● **ACTIVITY**: Reproduce the entries below exactly, but leave the pictures out.

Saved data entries
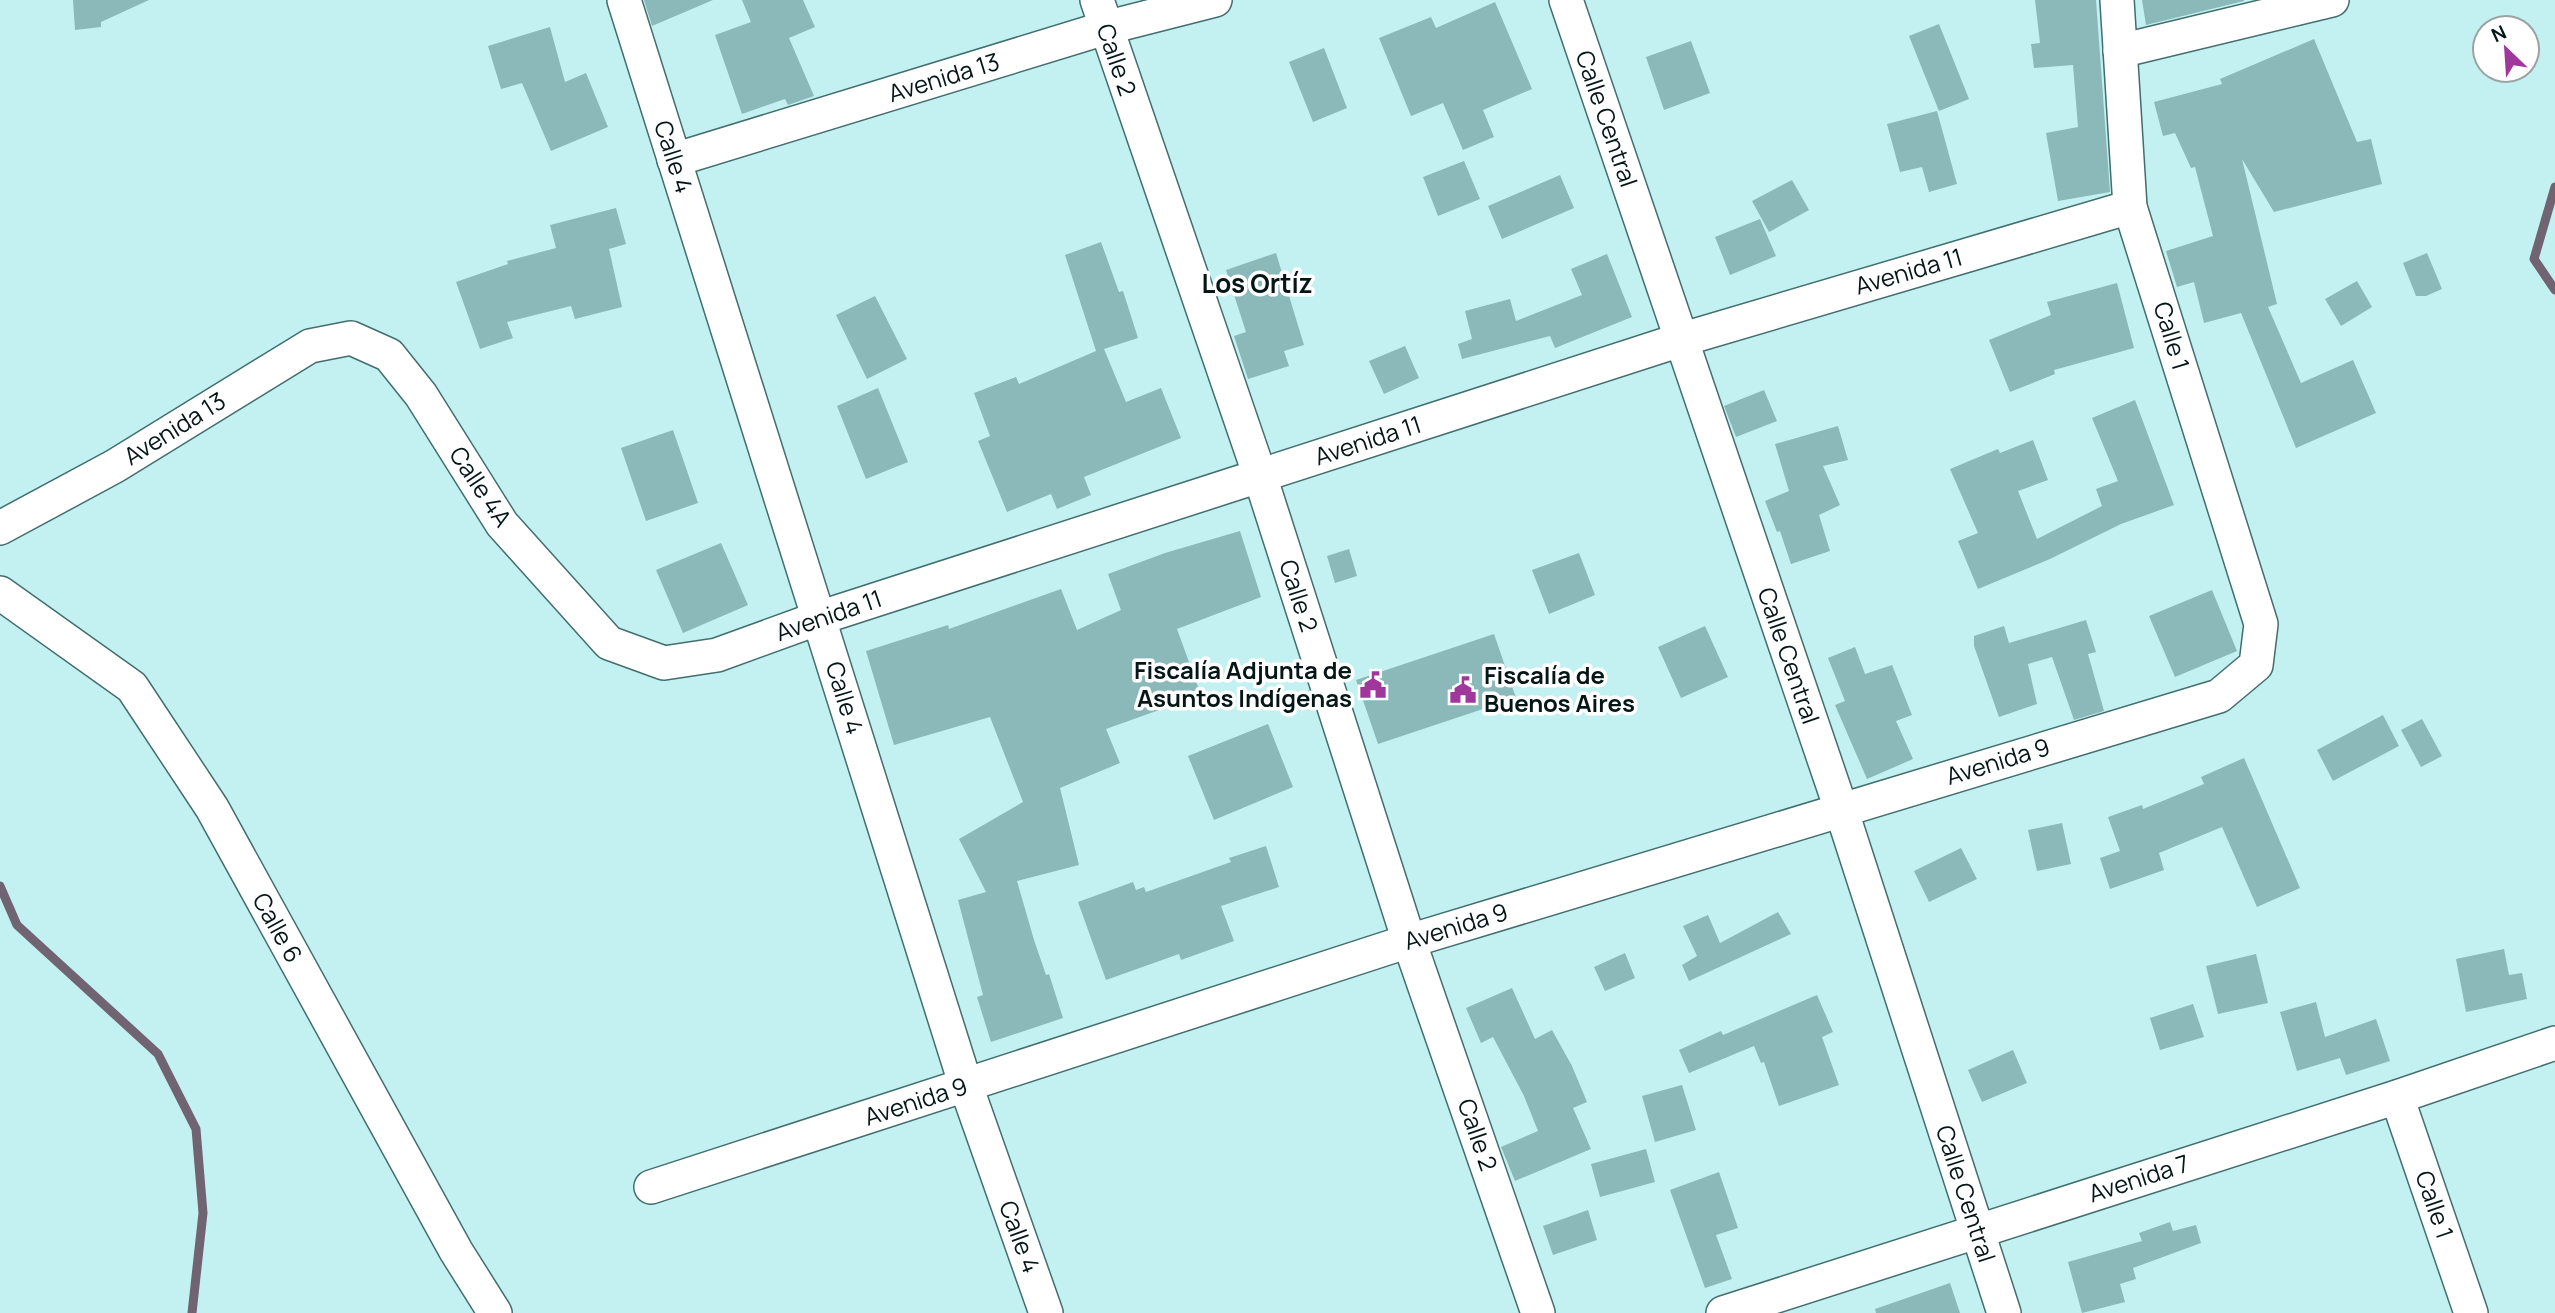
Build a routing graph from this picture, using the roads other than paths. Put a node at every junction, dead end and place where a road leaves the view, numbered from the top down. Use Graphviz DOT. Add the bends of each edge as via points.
graph roads {
  1 [pos="624,0"];
  2 [pos="1215,0"];
  3 [pos="1566,0"];
  4 [pos="2117,0"];
  5 [pos="2332,0"];
  6 [pos="1101,14"];
  7 [pos="2120,51"];
  8 [pos="674,160"];
  9 [pos="2130,207"];
  10 [pos="351,338"];
  11 [pos="1680,340"];
  12 [pos="1260,476"];
  13 [pos="0,528"];
  14 [pos="0,593"];
  15 [pos="819,618"];
  16 [pos="609,643"];
  17 [pos="2256,665"];
  18 [pos="1841,809"];
  19 [pos="1409,941"];
  20 [pos="2555,1043"];
  21 [pos="965,1086"];
  22 [pos="2398,1097"];
  23 [pos="651,1187"];
  24 [pos="1977,1231"];
  25 [pos="495,1313"];
  26 [pos="1046,1313"];
  27 [pos="1538,1313"];
  28 [pos="1723,1313"];
  29 [pos="2004,1313"];
  30 [pos="2471,1313"];
  1 -- 8 [label="street, Calle 4"];
  2 -- 6 [label="street, Avenida 13"];
  3 -- 11 [label="street, Calle Central"];
  4 -- 7 [label="street, Calle 1"];
  5 -- 7 [label="street"];
  6 -- 8 [label="street, Avenida 13"];
  6 -- 12 [label="street, Calle 2"];
  7 -- 9 [label="street, Calle 1"];
  8 -- 15 [label="street, Calle 4"];
  9 -- 11 [label="street, Avenida 11"];
  9 -- 17 [label="street, Calle 1" via="2261,624"];
  10 -- 13 [label="street, Avenida 13" via="310,346 115,466"];
  10 -- 16 [label="street, Calle 4A" via="389,355 421,395 502,524"];
  11 -- 12 [label="street, Avenida 11"];
  11 -- 18 [label="street, Calle Central"];
  12 -- 15 [label="street, Avenida 11"];
  12 -- 19 [label="street, Calle 2"];
  14 -- 25 [label="street, Calle 6" via="132,687 212,808 456,1251"];
  15 -- 16 [label="street, Avenida 11" via="717,655 664,663"];
  15 -- 21 [label="street, Calle 4"];
  17 -- 18 [label="street, Avenida 9" via="2219,696"];
  18 -- 19 [label="street, Avenida 9"];
  18 -- 24 [label="street, Calle Central"];
  19 -- 21 [label="street, Avenida 9"];
  19 -- 27 [label="street, Calle 2"];
  20 -- 22 [label="street, Avenida 7"];
  21 -- 23 [label="street, Avenida 9"];
  21 -- 26 [label="street, Calle 4"];
  22 -- 24 [label="street, Avenida 7"];
  22 -- 30 [label="street, Calle 1"];
  24 -- 28 [label="street, Avenida 7"];
  24 -- 29 [label="street, Calle Central"];
}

● **WRITTEN SOLUTION**:
Build a routing graph from this picture, using the roads other than paths. Put a node at every junction, dead end and place where a road leaves the view, numbered from the top down. Use Graphviz DOT. Add the bends of each edge as via points.
graph roads {
  1 [pos="624,0"];
  2 [pos="1215,0"];
  3 [pos="1566,0"];
  4 [pos="2117,0"];
  5 [pos="2332,0"];
  6 [pos="1101,14"];
  7 [pos="2120,51"];
  8 [pos="674,160"];
  9 [pos="2130,207"];
  10 [pos="351,338"];
  11 [pos="1680,340"];
  12 [pos="1260,476"];
  13 [pos="0,528"];
  14 [pos="0,593"];
  15 [pos="819,618"];
  16 [pos="609,643"];
  17 [pos="2256,665"];
  18 [pos="1841,809"];
  19 [pos="1409,941"];
  20 [pos="2555,1043"];
  21 [pos="965,1086"];
  22 [pos="2398,1097"];
  23 [pos="651,1187"];
  24 [pos="1977,1231"];
  25 [pos="495,1313"];
  26 [pos="1046,1313"];
  27 [pos="1538,1313"];
  28 [pos="1723,1313"];
  29 [pos="2004,1313"];
  30 [pos="2471,1313"];
  1 -- 8 [label="street, Calle 4"];
  2 -- 6 [label="street, Avenida 13"];
  3 -- 11 [label="street, Calle Central"];
  4 -- 7 [label="street, Calle 1"];
  5 -- 7 [label="street"];
  6 -- 8 [label="street, Avenida 13"];
  6 -- 12 [label="street, Calle 2"];
  7 -- 9 [label="street, Calle 1"];
  8 -- 15 [label="street, Calle 4"];
  9 -- 11 [label="street, Avenida 11"];
  9 -- 17 [label="street, Calle 1" via="2261,624"];
  10 -- 13 [label="street, Avenida 13" via="310,346 115,466"];
  10 -- 16 [label="street, Calle 4A" via="389,355 421,395 502,524"];
  11 -- 12 [label="street, Avenida 11"];
  11 -- 18 [label="street, Calle Central"];
  12 -- 15 [label="street, Avenida 11"];
  12 -- 19 [label="street, Calle 2"];
  14 -- 25 [label="street, Calle 6" via="132,687 212,808 456,1251"];
  15 -- 16 [label="street, Avenida 11" via="717,655 664,663"];
  15 -- 21 [label="street, Calle 4"];
  17 -- 18 [label="street, Avenida 9" via="2219,696"];
  18 -- 19 [label="street, Avenida 9"];
  18 -- 24 [label="street, Calle Central"];
  19 -- 21 [label="street, Avenida 9"];
  19 -- 27 [label="street, Calle 2"];
  20 -- 22 [label="street, Avenida 7"];
  21 -- 23 [label="street, Avenida 9"];
  21 -- 26 [label="street, Calle 4"];
  22 -- 24 [label="street, Avenida 7"];
  22 -- 30 [label="street, Calle 1"];
  24 -- 28 [label="street, Avenida 7"];
  24 -- 29 [label="street, Calle Central"];
}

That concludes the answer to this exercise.